### ENTRIES PROVIDED
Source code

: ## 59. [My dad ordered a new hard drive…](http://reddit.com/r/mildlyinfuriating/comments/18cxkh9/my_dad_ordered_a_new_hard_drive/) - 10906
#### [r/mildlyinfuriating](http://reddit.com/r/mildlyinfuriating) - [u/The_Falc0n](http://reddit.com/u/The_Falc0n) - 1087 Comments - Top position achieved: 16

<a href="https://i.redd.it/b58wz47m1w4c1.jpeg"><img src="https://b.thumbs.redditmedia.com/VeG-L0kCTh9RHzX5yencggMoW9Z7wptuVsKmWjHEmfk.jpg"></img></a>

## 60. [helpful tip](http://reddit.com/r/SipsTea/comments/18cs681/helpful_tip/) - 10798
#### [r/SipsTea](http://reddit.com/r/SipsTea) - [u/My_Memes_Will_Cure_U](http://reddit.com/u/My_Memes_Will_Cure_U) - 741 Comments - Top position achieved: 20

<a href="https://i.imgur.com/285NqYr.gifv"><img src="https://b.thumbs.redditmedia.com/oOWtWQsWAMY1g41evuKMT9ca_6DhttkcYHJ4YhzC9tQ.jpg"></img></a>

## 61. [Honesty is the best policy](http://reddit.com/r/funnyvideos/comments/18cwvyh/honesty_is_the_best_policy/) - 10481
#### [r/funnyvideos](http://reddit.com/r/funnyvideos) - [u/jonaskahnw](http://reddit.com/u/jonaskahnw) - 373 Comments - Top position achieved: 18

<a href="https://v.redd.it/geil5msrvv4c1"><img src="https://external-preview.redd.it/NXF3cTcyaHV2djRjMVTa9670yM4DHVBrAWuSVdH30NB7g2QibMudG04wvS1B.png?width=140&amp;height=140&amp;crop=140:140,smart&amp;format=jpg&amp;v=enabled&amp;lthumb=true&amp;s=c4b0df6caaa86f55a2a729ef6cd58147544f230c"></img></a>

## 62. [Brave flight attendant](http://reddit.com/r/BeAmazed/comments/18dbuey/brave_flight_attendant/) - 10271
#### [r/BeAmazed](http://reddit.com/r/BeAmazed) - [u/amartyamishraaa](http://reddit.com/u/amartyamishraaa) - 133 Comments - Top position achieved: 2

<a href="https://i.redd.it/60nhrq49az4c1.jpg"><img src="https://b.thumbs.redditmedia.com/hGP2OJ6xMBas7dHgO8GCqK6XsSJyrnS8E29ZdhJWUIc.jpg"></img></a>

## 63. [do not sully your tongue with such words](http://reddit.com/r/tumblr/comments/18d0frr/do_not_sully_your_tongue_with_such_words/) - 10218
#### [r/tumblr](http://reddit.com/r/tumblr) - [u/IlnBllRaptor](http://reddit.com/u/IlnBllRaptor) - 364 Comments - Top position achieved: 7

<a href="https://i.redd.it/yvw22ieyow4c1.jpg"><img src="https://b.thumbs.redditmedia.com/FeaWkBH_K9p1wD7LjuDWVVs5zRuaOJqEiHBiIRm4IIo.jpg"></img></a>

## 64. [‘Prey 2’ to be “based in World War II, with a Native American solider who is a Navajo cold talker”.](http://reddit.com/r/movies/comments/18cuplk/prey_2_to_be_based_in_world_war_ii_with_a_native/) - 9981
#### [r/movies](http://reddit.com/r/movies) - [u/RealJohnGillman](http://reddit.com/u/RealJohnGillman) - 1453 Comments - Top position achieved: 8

### PROBLEM DESCRIPTION
What lines in the material include the string "thumbs"? Pull each one out.

### ANSWER SPACE
<a href="https://i.redd.it/b58wz47m1w4c1.jpeg"><img src="https://b.thumbs.redditmedia.com/VeG-L0kCTh9RHzX5yencggMoW9Z7wptuVsKmWjHEmfk.jpg"></img></a>
<a href="https://i.imgur.com/285NqYr.gifv"><img src="https://b.thumbs.redditmedia.com/oOWtWQsWAMY1g41evuKMT9ca_6DhttkcYHJ4YhzC9tQ.jpg"></img></a>
<a href="https://i.redd.it/60nhrq49az4c1.jpg"><img src="https://b.thumbs.redditmedia.com/hGP2OJ6xMBas7dHgO8GCqK6XsSJyrnS8E29ZdhJWUIc.jpg"></img></a>
<a href="https://i.redd.it/yvw22ieyow4c1.jpg"><img src="https://b.thumbs.redditmedia.com/FeaWkBH_K9p1wD7LjuDWVVs5zRuaOJqEiHBiIRm4IIo.jpg"></img></a>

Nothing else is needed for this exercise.